Wednesday, February 17, 2010

Amy, Amy, Amy

I have a love/hate relationship with writer/director Amy Heckerling. While half her resume is pretty fucking impressive, the other half is marred by the ghosts of bad decisions past – namely turning most of her well-known films into sub-par television series.

Ms. Heckerling has had her hand in two generation-defining films – she directed Fast Times at Ridgemont High and wrote and directed Clueless. I can’t say that I’m a huge fan of the former, but the latter is so witty and well written (it was even nominated for a Writers Guild Award) that it’s hard not to love, whether you came of age in the nineties or are a Jane Austen fan.

However, Ms. Heckerling’s resume also boasts the appalling Look Who’s Talking franchise; a disappointing teen flick called Loser starring then big-name actors Jason Biggs and Mena Suvari (fresh off American Pie); and the crown jewel of crap – three, yes THREE television adaptations of her successful films.

The first - an adaptation of Fast Times at Ridgemont High, simply known as “Fast Times.” The series lasted only seven episodes and cost a small fortune. It starred 80s’ and 00s’ it boy/man Patrick Dempsey, and a young Courtney Thorne-Smith whose fame tends to fluctuate like a bulimic’s weight. Not surprisingly, only two actors from the film reprised their roles (Vincent Schiavelli as Mr. Vargas and Ray Walston as Mr. Hand).

The second adaptation was “Baby Talk” based off Look Who’s Talking. The series lasted for two seasons and managed to plow through three lead actresses. Increasing the “what the fuck” factor, the baby was voiced by Tony Danza (while still working on Who’s The Boss?), guest starred George Clooney, and featured Scott Baio as a series regular…who also managed to plow through three lead actresses.

Finally, the third film-to-television monster was “Clueless.” I use the term ‘monster’ because this beast of a series lasted for three seasons and was inexplicably syndicated for a ludicrous amount of time. “Clueless” saw three of the leads reprising their roles for all 61 episodes (Dionne, Murray and Amber), while Alicia Silverstone went on to an ‘illustrious’ film career.

Anyway, the reason for my ode to Amy Heckerling…The other week I was flipping around the tube and came across a movie called I Could Never Be Your Woman – an Amy Heckerling film starring Paul Rudd and Michelle Pfeiffer. I thought, how can I lose? I loved that obscure mid-nineties song by the same name, was a huge fan of Clueless, and Paul Rudd is always good for a few laughs. I should have known better. The movie starts off with Tracey Ullman (yay!), waxing on and on about the foils love (boo!), dressed as Mother Nature (huh?). After this, Ms. Ullman has little to do with the film except when she occasionally pops up as a figment of Michelle Pfeiffer’s imagination in order to berate the forty-something television producer about dating the much younger Paul Rudd. And that’s pretty much the ENTIRE premise of the movie. Oh, I should also mention that Michelle Pfeiffer’s character’s television show is about a teenage girl growing up in Southern California (wink); and that the leads of the fictitious show are all played by much older actors (wink). You know, I really couldn’t tell if Ms. Heckerling was trying to satirize her real-life experiences…especially when she cast ONE OF THE FUCKING LEADS FROM THE FUCKING SHOW SHE WAS TRYING TO SATIRIZE! (In case you care, I am referring to Stacey “Dionne” Dash who plays a thirty-something actress portraying a sixteen year old on a TV series in the film).
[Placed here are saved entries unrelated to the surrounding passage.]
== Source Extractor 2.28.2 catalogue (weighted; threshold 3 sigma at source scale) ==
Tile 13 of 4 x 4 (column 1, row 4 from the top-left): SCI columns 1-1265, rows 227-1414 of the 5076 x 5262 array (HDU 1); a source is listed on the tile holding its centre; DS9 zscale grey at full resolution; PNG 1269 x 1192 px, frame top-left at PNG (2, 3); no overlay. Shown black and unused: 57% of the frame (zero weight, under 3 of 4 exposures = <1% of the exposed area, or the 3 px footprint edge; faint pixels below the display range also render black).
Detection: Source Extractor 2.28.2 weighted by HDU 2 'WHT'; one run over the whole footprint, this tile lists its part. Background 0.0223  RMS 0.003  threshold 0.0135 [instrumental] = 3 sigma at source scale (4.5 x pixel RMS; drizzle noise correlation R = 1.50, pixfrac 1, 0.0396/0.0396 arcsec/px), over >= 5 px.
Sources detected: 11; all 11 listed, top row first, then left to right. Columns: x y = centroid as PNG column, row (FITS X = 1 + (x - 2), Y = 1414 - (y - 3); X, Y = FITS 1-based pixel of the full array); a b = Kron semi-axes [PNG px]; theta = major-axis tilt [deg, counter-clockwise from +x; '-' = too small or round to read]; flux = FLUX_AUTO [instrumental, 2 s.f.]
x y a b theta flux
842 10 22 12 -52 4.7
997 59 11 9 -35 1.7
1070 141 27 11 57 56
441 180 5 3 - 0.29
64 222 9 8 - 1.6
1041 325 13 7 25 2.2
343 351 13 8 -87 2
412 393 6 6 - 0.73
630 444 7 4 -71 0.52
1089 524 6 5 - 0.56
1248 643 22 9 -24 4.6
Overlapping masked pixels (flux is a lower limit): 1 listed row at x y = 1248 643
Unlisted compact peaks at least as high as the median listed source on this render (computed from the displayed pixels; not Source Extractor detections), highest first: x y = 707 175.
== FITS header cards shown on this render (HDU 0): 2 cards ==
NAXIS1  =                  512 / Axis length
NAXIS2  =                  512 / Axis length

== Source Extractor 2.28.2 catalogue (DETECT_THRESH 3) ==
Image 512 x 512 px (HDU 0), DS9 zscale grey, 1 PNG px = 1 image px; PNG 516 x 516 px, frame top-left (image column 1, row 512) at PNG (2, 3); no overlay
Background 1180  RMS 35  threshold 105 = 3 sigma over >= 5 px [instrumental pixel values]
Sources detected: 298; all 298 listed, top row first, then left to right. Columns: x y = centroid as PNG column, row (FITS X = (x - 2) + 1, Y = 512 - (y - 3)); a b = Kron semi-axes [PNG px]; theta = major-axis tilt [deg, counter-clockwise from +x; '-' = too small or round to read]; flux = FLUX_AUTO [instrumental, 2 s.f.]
The movie is pretty much abysmal, which explains why it was released straight to DVD. However, a huge bright spot of the film is an eleven-year-old Saoirse Ronan (no wonder this girl was nominated for an Oscar at fourteen). But her tiny little-girl arms can’t save this thing from drowning.

Amy Heckerling has recently been making news for an upcoming project she’s working on called Vamps, which will reunite her with Alicia Silverstone. I’m thinking this film can go either way – based on non-mathematical statistics, Ms. Heckerling has managed one hit per decade, so Vamps could do for vampire-obsessed girls what Clueless did for vapid, over-privileged teens; that is if Ms. Heckerling can pull off the same satire and wit she did with Clueless. However, her last film had about as much subtlety as a Vegas showgirl…which leads me to believe that Vamps will be a huge flop.